Team:DTU Denmark/yeast.html

The utilization of improved micro-organisms for industrial processes is a fact for centuries. From the early stages in the preparation of fermented food and beverages until nowadays. Recent advances in biochemistry, engineering and genetic manipulation techniques, led scientist and engineers to improve micro-organisms in order to enhance their metabolic capabilities for biotechnological applications. Along with these improvements, a far more rational and direct approach to strain improvement have been employed, of what we call Metabolic Engineering. What distinguishes Metabolic Engineering from the classical approaches is the application of advanced analytical tools for identification of suited targets for genetic modifications or even the use of mathematical models to perform in silico design of optimized micro-organisms. The consequences of the changes introduced in these engineered strains can then suggest further modifications to improve cellular performance and therefore Metabolic Engineering can be seen as a cyclic process made of continuous iterations between experimental and analytical work.

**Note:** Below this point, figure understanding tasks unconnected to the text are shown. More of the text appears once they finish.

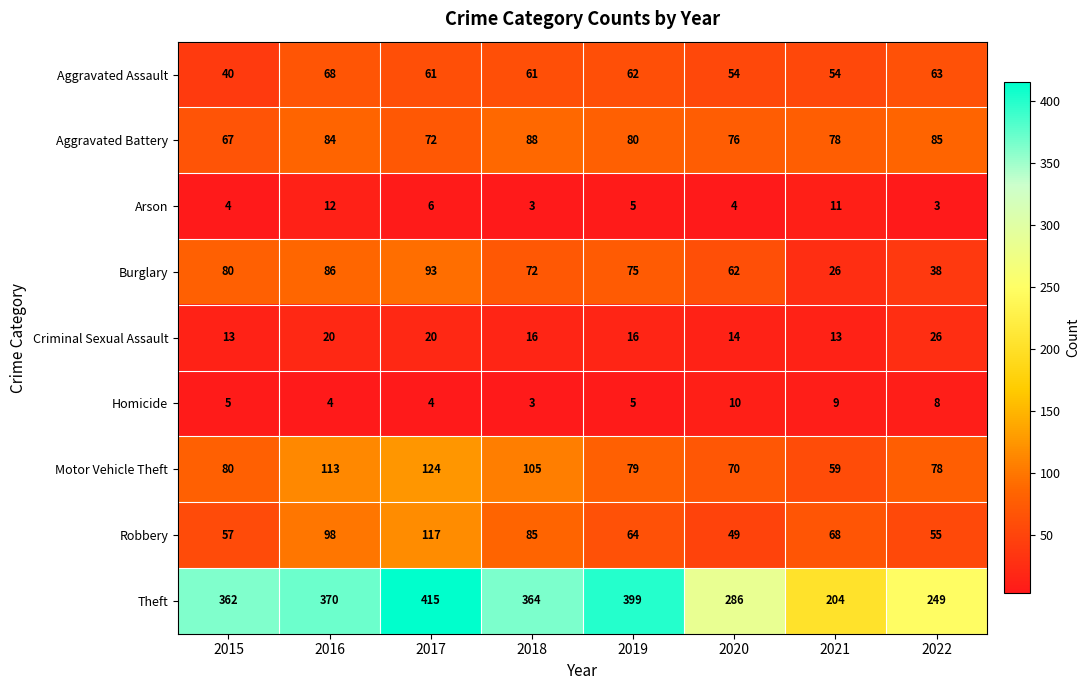

List the series in order of their peak value, lowest first.

Homicide, Arson, Criminal Sexual Assault, Aggravated Assault, Aggravated Battery, Burglary, Robbery, Motor Vehicle Theft, Theft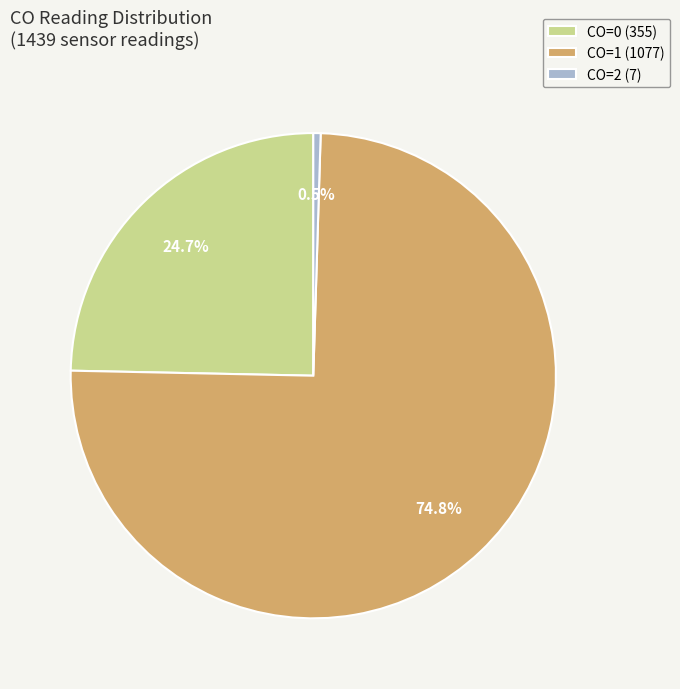

Is the sum of CO=1 and CO=0 greater than half?

Yes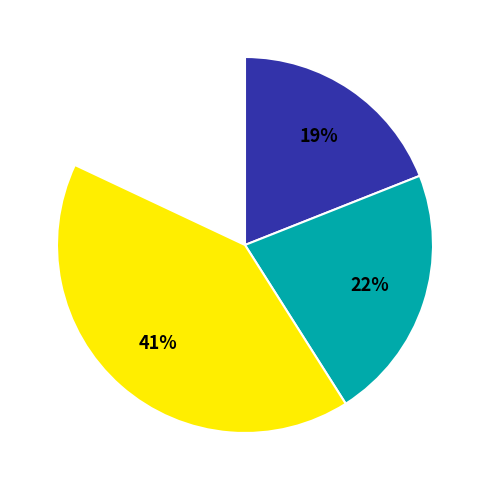

Is there a majority slice in this chart?

No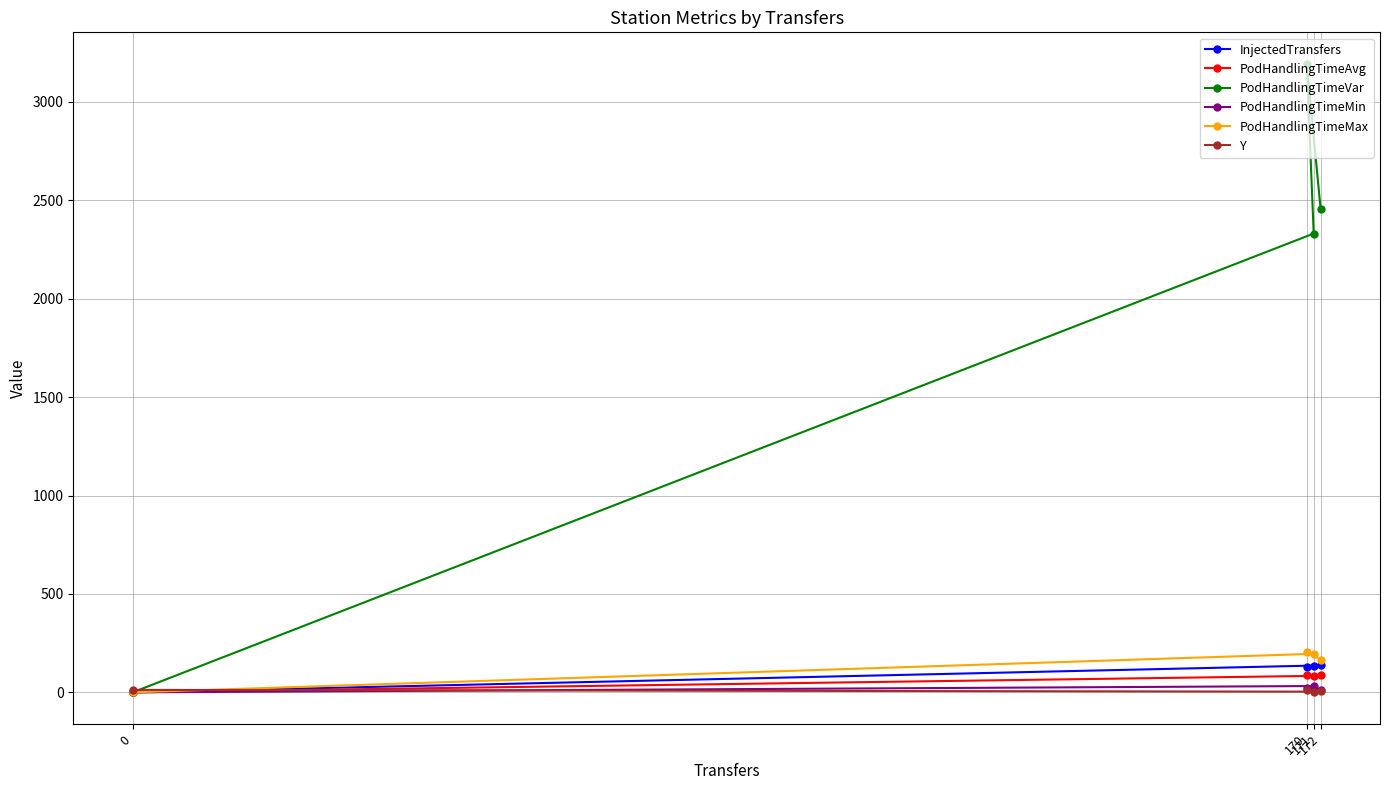

Is it true that PodHandlingTimeAvg equals 58.7 at 172?

False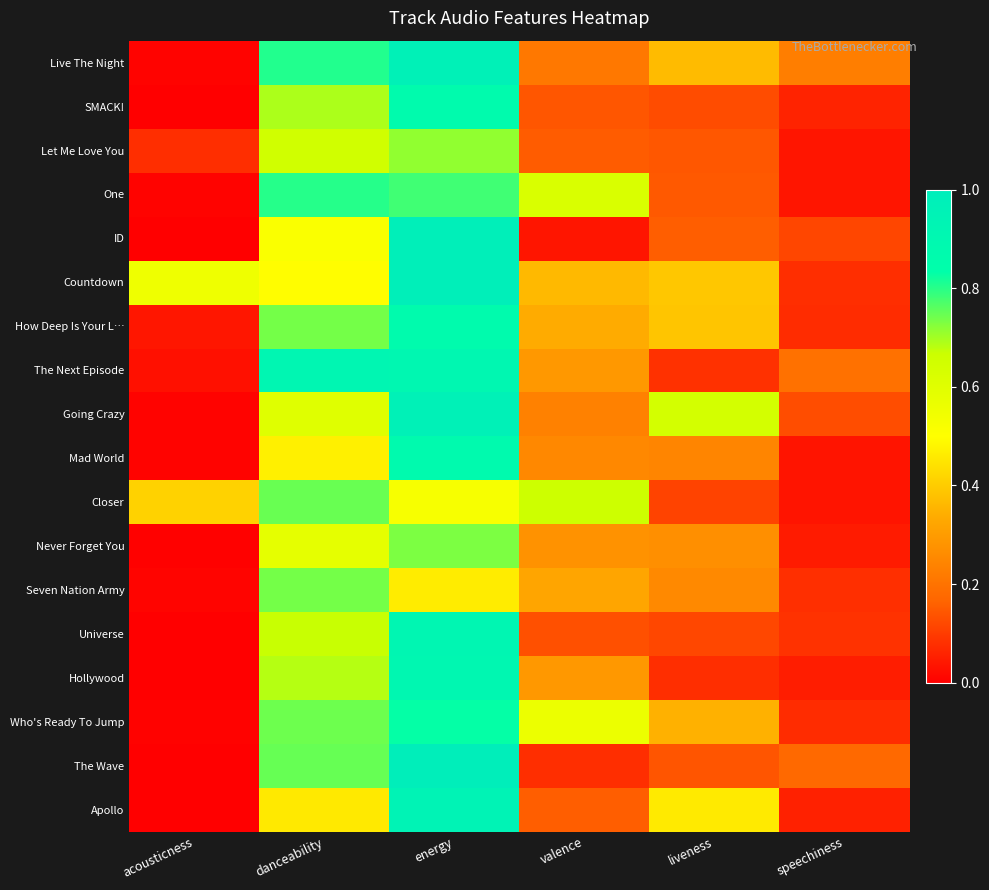

At how many categories does at least one series exceed 0?

6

Among all possible micro-organisms, Saccharomyces cerevisiae is a very well-suited candidate since it is recognized as being GRAS (“generally regarded as safe”).

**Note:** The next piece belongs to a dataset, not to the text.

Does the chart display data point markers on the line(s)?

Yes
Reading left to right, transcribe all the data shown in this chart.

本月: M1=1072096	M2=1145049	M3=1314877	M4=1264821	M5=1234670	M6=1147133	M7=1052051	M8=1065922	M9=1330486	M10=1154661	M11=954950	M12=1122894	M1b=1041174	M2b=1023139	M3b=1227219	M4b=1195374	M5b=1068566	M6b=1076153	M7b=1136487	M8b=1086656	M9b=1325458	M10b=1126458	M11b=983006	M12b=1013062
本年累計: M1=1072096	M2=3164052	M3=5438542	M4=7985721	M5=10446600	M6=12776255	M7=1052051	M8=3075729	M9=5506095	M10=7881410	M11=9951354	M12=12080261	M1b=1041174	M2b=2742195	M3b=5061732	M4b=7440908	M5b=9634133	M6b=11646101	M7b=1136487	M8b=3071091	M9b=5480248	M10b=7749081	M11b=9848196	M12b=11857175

Due to its long history of application in the production of consumable products such as ethanol and baker’s yeast, Saccharomyces cerevisiae has a very well-established fermentation and process technology for large-scale production. The availability of its complete genome sequence of in 1996, and the numerous possibilities for genetic modifications by recombinant DNA technology that came with that, made of yeast a perfect model organism within the field of biotechnology.